While amlitelimab did not surpass Dupixent in efficacy, trial results showed consistent absolute benefits on key endpoints such as EASI-75 and vIGA-AD.
The drug also demonstrated advantages in dosing convenience and durability of effect, with no plateau at 24 weeks.
Analysts said that “visibility on amlitelimab efficacy suggests a ~€2bn+ peak revenue opportunity is now achievable,” mostly in second-line use, with potential upside if longer-term data confirm advantages over Dupixent.
Further results from the OCEANA program are expected in 2026, with the ESTUARY trial seen as a critical test for long-term efficacy.
The upgrade reflects expectations of renewed earnings momentum. Morgan Stanley forecasts Sanofi’s earnings to grow at an 8% compound annual rate between 2025 and 2028, compared with 7% for peers.
Operating margins in 2026 are projected to expand to 29.6% from 29.1% in 2025, supported by sales momentum, divestment income, and stronger-than-expected royalties from Alnylam’s Amvuttra.

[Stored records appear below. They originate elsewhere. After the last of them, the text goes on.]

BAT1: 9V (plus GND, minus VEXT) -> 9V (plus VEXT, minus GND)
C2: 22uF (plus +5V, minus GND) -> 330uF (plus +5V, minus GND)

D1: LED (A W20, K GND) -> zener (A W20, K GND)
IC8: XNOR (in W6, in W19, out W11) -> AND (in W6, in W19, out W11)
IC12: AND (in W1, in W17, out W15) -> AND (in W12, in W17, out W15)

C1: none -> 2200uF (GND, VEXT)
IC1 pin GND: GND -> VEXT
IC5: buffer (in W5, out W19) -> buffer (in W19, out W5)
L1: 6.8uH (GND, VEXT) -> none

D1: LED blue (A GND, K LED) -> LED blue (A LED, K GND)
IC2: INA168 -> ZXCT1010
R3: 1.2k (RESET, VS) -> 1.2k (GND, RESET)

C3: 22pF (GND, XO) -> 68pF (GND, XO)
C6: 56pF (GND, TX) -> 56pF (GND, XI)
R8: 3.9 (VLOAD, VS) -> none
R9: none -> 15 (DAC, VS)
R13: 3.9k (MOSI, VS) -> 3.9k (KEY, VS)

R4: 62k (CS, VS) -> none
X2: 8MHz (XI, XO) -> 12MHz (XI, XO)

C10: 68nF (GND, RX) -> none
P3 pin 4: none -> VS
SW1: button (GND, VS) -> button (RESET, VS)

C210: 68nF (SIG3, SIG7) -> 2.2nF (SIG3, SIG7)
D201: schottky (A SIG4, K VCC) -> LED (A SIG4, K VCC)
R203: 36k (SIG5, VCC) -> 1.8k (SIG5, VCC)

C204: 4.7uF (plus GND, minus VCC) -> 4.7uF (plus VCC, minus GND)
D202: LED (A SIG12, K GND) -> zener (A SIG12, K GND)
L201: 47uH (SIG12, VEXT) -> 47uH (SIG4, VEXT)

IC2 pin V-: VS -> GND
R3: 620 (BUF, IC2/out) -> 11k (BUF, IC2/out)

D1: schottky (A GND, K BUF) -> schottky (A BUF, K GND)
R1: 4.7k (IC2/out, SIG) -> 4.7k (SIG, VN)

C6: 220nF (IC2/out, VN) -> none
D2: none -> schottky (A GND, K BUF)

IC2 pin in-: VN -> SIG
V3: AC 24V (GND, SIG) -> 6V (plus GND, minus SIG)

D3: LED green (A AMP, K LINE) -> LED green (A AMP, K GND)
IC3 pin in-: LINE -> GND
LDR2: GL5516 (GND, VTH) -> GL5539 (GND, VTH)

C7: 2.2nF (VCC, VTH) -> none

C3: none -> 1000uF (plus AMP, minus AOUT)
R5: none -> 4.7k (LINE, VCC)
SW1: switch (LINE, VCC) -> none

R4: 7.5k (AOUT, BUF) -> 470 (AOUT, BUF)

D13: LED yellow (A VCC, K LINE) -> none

Analysts noted that “margin fears as overdone, with Amvuttra sales providing a stronger-than-expected operating profit tailwind, albeit potentially short-lived.” The royalties could reach as much as €1.8 billion at peak.
Valuation also factored into the upgrade. Sanofi currently trades at about 10 times its estimated 2025 earnings, representing a discount of roughly 32% to large-cap European pharmaceutical peers.
“With the overhang lifted, the reset in valuation presents an attractive entry point to gain access to well assured near-term earnings momentum,” the brokerage said.